§ Page text
========

Reputation: 115
Currently we are using EMR version 5.23.0 to submit our pyspark jobs. We want to upgrade python version to 3.7 and wanted to check if python 3.7 is supported on current EMR version 5.23.0. There is no official information available on AWS about version compatibility. Can anybody please help me to find out this information
Upvotes: 2
Views: 4287
Reputation: 1459
From experiment, Python 3.7 is supported on EMR in version 5.30.x and version 6.0 with PySpark associated with it through the config:
'spark.pyspark.python', 'python3'
Upvotes: 1
Reputation: 1411
Currently EMR comes with python v3.6.x
But I'll suggest not to replace python v3.6.x. install miniconda during bootstrap. Miniconda can give you freedom to choose python version.
Install libraries using conda install <library-name>
.
But do not install pyspark
, it will be already there with all the configuration. Installing pyspark separately will cause issue with configuration.
You can also create your own AMI with all pre-installed. This will reduce your bootstrap time.

========

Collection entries
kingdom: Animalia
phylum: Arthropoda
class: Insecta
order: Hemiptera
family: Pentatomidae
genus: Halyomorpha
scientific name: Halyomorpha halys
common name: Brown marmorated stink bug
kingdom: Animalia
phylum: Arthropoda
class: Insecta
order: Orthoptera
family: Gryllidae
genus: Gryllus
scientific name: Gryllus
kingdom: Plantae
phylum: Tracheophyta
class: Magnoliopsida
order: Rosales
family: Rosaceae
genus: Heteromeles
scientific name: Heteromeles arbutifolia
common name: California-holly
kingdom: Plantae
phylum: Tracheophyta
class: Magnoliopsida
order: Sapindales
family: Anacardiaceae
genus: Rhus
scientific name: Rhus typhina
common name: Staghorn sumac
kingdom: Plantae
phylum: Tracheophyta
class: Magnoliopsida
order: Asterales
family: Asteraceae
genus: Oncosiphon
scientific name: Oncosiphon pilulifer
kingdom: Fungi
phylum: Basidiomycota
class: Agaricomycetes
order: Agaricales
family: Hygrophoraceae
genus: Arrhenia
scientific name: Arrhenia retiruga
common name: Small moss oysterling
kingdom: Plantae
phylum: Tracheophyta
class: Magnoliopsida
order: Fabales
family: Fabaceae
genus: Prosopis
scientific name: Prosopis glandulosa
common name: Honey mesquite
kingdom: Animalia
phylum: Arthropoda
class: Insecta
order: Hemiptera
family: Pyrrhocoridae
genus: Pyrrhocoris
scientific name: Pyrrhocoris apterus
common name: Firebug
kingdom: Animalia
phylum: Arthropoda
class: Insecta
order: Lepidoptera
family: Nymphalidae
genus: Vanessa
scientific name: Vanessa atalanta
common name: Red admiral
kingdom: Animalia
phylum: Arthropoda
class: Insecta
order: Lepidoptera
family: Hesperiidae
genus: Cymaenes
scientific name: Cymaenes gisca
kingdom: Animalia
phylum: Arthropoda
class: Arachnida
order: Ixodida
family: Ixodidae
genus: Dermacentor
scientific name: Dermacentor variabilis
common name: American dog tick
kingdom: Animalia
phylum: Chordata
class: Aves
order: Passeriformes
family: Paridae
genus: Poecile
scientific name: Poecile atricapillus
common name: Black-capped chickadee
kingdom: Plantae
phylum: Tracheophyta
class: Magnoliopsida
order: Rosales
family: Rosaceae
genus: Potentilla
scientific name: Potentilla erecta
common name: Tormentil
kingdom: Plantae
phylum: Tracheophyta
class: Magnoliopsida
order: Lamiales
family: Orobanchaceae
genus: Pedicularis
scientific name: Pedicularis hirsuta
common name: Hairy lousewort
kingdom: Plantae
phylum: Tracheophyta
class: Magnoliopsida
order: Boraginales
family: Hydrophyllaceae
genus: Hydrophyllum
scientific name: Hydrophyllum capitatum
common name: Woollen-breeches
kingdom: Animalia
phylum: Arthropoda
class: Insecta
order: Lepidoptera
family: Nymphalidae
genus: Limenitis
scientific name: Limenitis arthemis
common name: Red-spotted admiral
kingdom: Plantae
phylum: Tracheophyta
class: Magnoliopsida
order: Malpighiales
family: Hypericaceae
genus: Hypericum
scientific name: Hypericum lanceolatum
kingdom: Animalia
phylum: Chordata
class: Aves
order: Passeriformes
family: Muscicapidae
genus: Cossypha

========

§ Short problem
Repeat word for word the part of the thread on Python versions for EMR that opens with the words containing "Install libraries using" and closes with "issue with configuration.". The items are material separate from the thread on Python versions for EMR.

§ Output for this exercise
Install libraries using conda install <library-name>
.
But do not install pyspark
, it will be already there with all the configuration. Installing pyspark separately will cause issue with configuration.